Broadway Rose’s “Audition From Hell” Puts Its Female Cast Front and Center

The original musical was written by the company’s producing artistic director, Sharon Maroney.

Audition From Hell (Craig Mitchelldyer)

Once female musical theater actors hit a certain age, they start to disappear from starring roles faster than their gray roots can grow back. Broadway Rose Theatre Company’s invigorating new play, Audition From Hell, says to hell with that convention and features not one but five leading ladies, all of whom are past the normal expiration date for female performers.

Written and directed by Sharon Maroney, Broadway Rose’s producing artistic director, Audition From Hell is about four actors vying for two parts in a new play. From the moment they appear at the audition, their desperation to snag one of the roles creates a palpable tension.

Samantha, played by Laurie Campbell-Leslie with a mixture of goofy fear and genuine warmth, jitters her leg so vigorously the stage seems to be vibrating. Meanwhile, Jennifer, a self-proclaimed bitch played by Lisamarie Harrison, saunters around with her hand on her hip, then admits she wants this job because her career peaked 25 years ago, and she’s never been as happy as she was back then.

Time is running out for all the ladies. Mary Jo (Emily Sahler), who tugs off her Ugg boots before cramming her feet into a pair of poppy-colored pumps, says she hasn’t been cast for a show in two years. “All I do is audition,” she says. Samantha, too, acknowledges that her own “days of playing Ado Annie [the flirty gal from Oklahoma!] are gone.”

Unfortunately, the fourth auditioner, Linda (Courtney Freed), turns out to be Jennifer’s archnemesis, the one who double-crossed her, sending her career into a downward spiral. And when Jennifer’s rage results in a full-on brouhaha, everyone is drawn into the feud, including Anika (Laura McCulloch), the beleaguered director-producer of the fictional play.

“Obviously,” Anika tells the women at one point, “you ladies aren’t in your 20s.” Neither is she. Early on, Anika sings a song called “I Can’t Do This.” While she’s a mature woman with a prominent white streak in her hair, she’s also a grieving widow who doubts her ability to succeed without her husband by her side.

Maroney, though, refuses to portray her characters as pathetic victims of an ageist and misogynist society. In the spirit of sisterhood, Samantha cheers up Mary Jo with homemade granola bites and convinces her to stay at the audition when she tries to escape. The women will get through this awful day, Maroney’s script shows, if they stick together.

There are plenty of sentimental moments in Audition from Hell. Samantha sings about her husband of 36 years, saying, “I guess I won the prize.” The only male character, Ben (Isaac Lamb), the accompanist, also makes a clichéd remark about Anika’s moxie as she overcomes her worries and persists in producing the play and taking “her place at the table.”

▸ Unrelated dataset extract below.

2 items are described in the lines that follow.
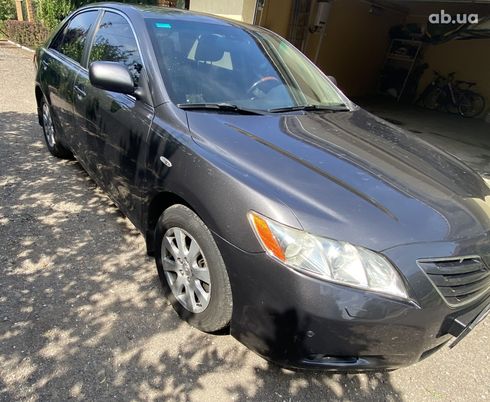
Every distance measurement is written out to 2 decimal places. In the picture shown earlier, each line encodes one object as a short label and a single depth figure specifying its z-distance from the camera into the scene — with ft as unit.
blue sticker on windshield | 8.64
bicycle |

Lively music and witty lines, though, keep the show from turning to treacle. Particularly delightful is Anika’s solo number. As choreographed by Dan Murphy, “Pizzazz” starts as a classic showbiz routine, complete with a big smile and jazz hands, before it spins into slapstick as the spotlight starts bouncing around the stage like an errant rubber ball and Anika gets tangled up in her feather boa. Other highlights include Jennifer’s crack about the mayhem of the audition (“I paid a cat sitter $25 an hour for this?”) and Linda’s lament, “Why did I wear this underwear?”

The women auditioning here particularly adore the chutzpah of Hello, Dolly! But Maroney’s story offers more than toe-tapping entertainment by asking serious questions. Do women have to be a certain age and size to be worthy of attention? Can they find true success and satisfaction when they become comrades rather than competitors?

In the program notes, Maroney says she started writing her play after watching a sappy Hallmark movie. “I could do better,” she told herself. While Hallmark sticks to its patented formula of canned romance, Audition From Hell is anything but predictable. Nowhere is this more apparent than in the play’s deliciously zany grand finale, which includes a chorus line of World War II Soviet women pilots.

Yes, Maroney can do better than Hallmark. And with this funny, female-centric show, she did.

SEE IT: Audition From Hell plays at the Broadway Rose New Stage, 12850 SW Grant Ave., Tigard, 503-620-5262, broadwayrose.org. 7:30 pm Thursday-Saturday, 2 pm Sunday, through May 14. $20-$50.